-- SUPPLIED TEXT follows --
# Transform the data to work with Snorkel: Part 2 - Event Role

Here we will do most of the work creating a labeling model that assigns labels to argument roles in event mentions.
We need to create a row for each pair of trigger and entity mention.

For this we need to create 2 additional columns:
- trigger_id
- argument_id

Everything else we can pull from the other columns using Snorkel preprocessor functions.

In [None]:
import sys
sys.path.append("../")
import warnings
from wsee.utils import utils
from wsee.data import pipeline

warnings.filterwarnings(action='once')

DATA_DIR = '/Users/phuc/data/snorkel-daystreamv6-end_loc_fix'  # replace path to corpus

### SD4M Relation/ Event Arguments

| Number | Code       | Description                                                                 |
|--------|------------|-----------------------------------------------------------------------------|
| -1     | ABSTAIN    | No vote, for Labeling Functions                                             |
| 0      | location   | Required argument for all events denoting the location.                     |
| 1      | delay      | Optional argument denoting the delay associated with the event.             |
| 2      | direction  | Optional argument denoting the direction associated with the event.         |
| 3      | start_loc  | Optional argument denoting the starting location associated with the event. |
| 4      | end_loc    | Optional argument denoting the ending location associated with the event.   |
| 5      | start_date | Optional argument denoting the start date associated with the event.        |
| 6      | end_date   | Optional argument denoting the end date associated with the event.          |
| 7      | cause      | Optional argument (trigger) denoting the cause associated with the event.   |
| 8      | jam_length | Optional argument denoting the jam length of a traffic jam event.           |
| 9      | route      | Optional argument denoting the route affected by a canceled stop event.     |
| 10     | no_arg     | No argument relation with the specified trigger.                            |

In [None]:
loaded_data = pipeline.load_data(DATA_DIR)
sd_train = loaded_data['train']
sd_dev = loaded_data['dev']
sd_test = loaded_data['test']

daystream = loaded_data['daystream']

In [None]:
sd_train.head()

## Step 1: Create one row for each trigger-entity pair (event role)
-- SUPPLIED TEXT concluded --
▶ _LIST OF TASKS_:
A – Do the following statements agree with the notebook? Answer yes or no for each and quote the words of the notebook that decide it. (i) The location argument is optional for every event. (ii) Each trigger and entity mention pair needs two extra columns, trigger_id and argument_id. (iii) The route argument names the route affected by a traffic jam event.
B – Copy the notebook text starting with "# Transform the" and going on through "in event mentions.", swapping "argument roles" for "argument positions".
-- DATASET EXTRACT follows --
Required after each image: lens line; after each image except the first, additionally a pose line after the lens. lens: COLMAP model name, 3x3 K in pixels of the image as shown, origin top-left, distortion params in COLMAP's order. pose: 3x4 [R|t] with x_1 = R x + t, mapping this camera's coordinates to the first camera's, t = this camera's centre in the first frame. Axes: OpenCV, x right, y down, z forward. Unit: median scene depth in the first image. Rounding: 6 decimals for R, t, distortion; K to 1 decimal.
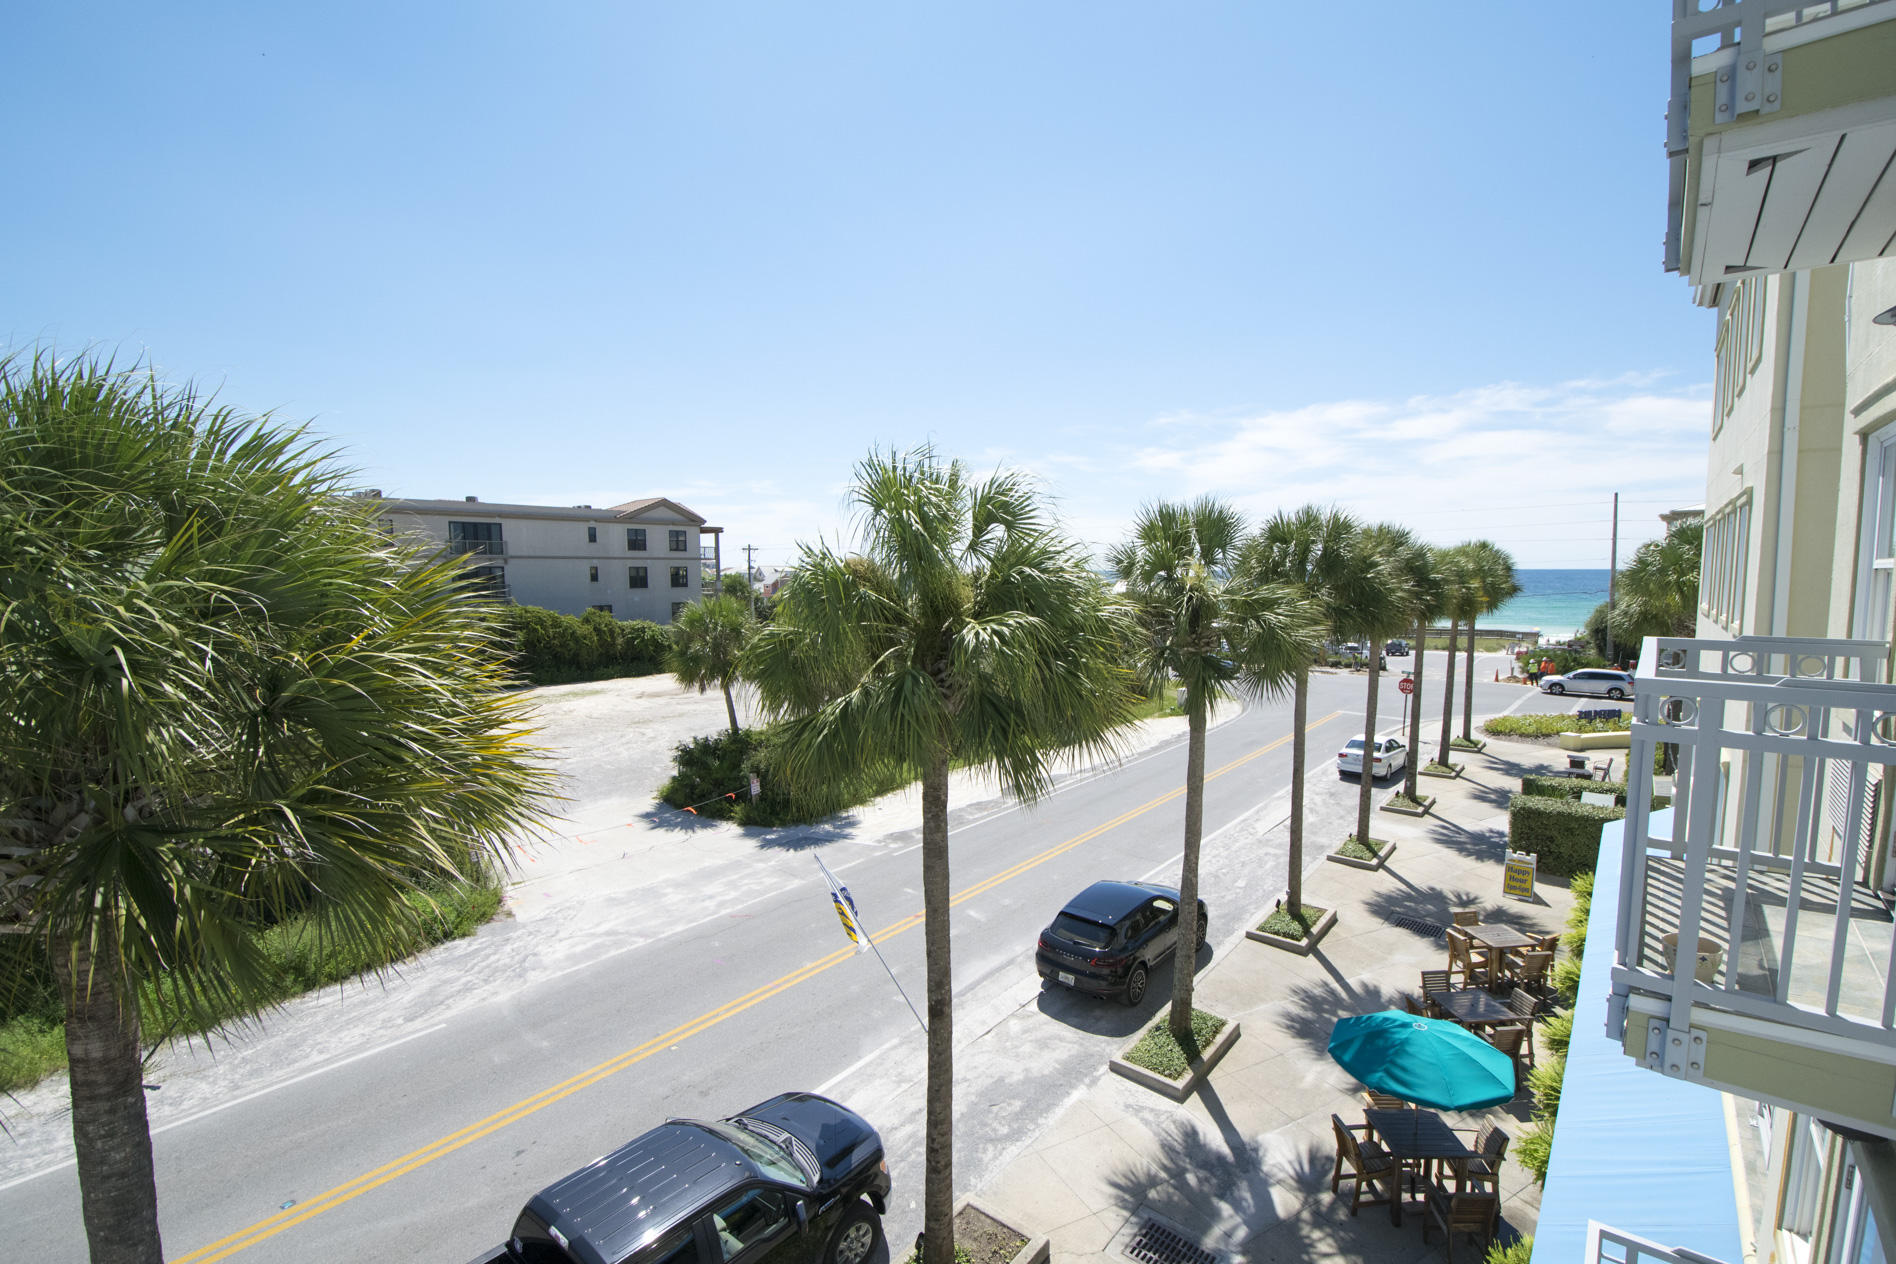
-- DATASET EXTRACT concluded --
-- DATASET EXTRACT follows --
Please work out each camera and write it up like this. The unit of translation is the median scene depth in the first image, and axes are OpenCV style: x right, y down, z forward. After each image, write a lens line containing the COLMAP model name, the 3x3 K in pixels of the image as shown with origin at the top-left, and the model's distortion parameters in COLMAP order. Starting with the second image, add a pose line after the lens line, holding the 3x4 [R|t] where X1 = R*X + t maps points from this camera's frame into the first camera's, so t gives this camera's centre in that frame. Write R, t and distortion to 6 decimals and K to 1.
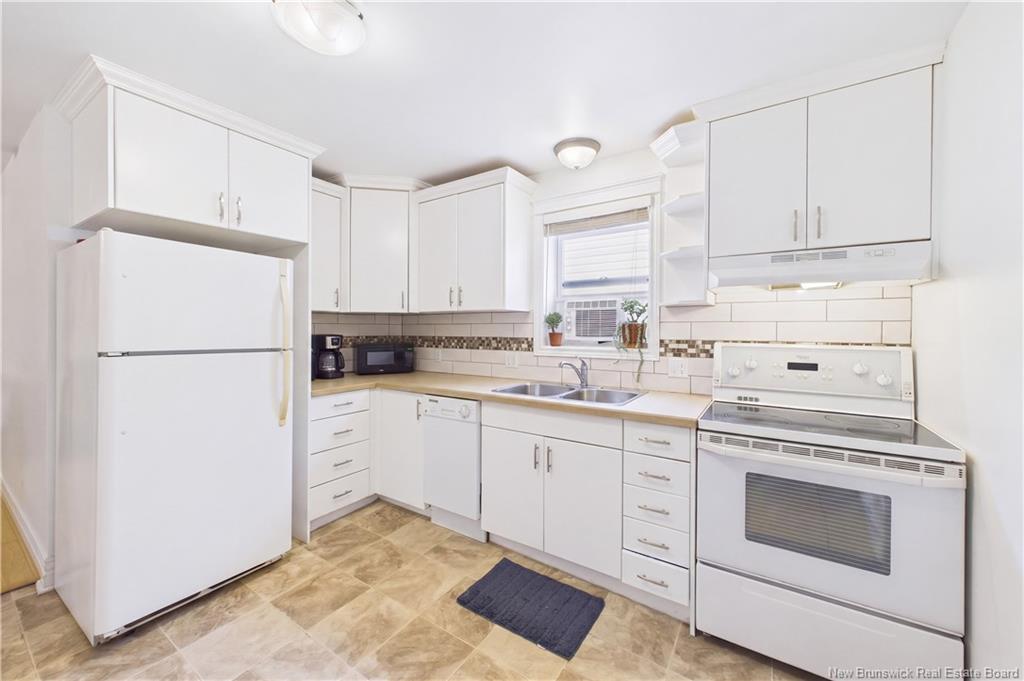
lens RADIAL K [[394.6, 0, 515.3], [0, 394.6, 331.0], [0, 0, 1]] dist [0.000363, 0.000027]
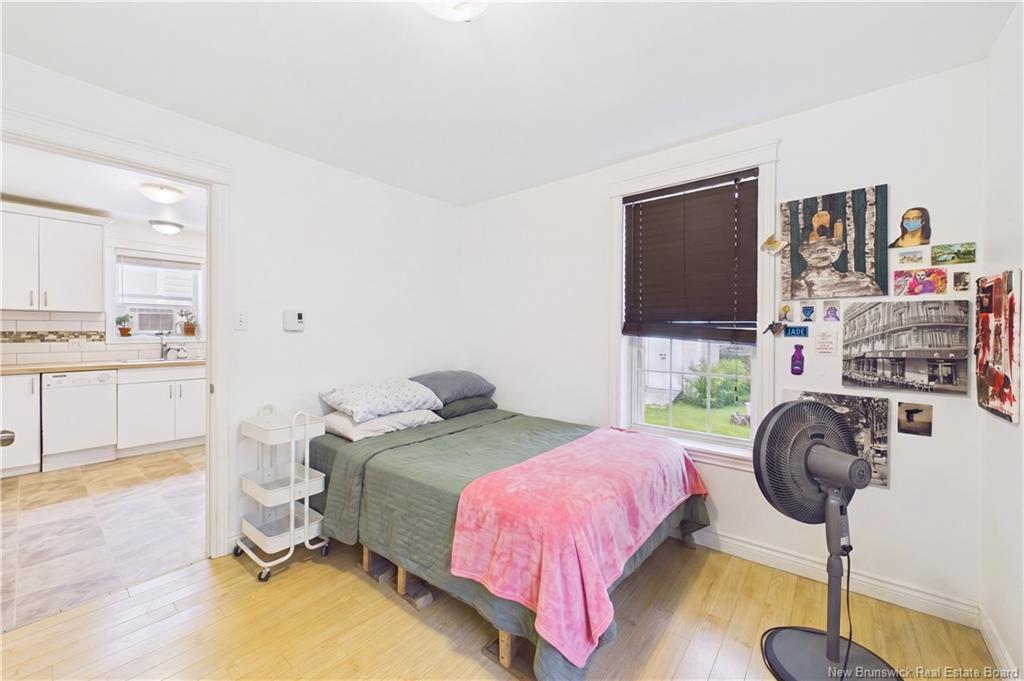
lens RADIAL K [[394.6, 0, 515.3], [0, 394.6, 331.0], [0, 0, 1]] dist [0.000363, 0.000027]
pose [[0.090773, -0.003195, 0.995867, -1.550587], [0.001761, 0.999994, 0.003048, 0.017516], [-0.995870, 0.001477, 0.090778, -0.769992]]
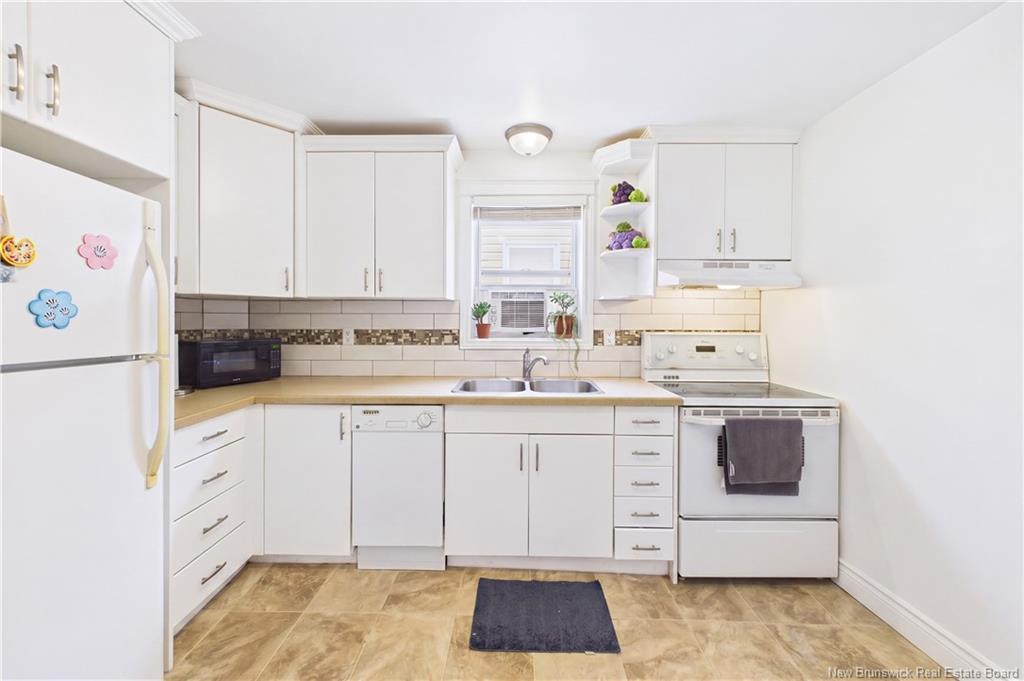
-- DATASET EXTRACT concluded --
▶ _RESPONSES TO THE EXERCISE_:
A –
(i) No: "Required argument for all events denoting the location."
(ii) Yes: "For this we need to create 2 additional columns:" followed by "trigger_id" and "argument_id".
(iii) No: "Optional argument denoting the route affected by a canceled stop event."

B –
# Transform the data to work with Snorkel: Part 2 - Event Role

Here we will do most of the work creating a labeling model that assigns labels to argument positions in event mentions.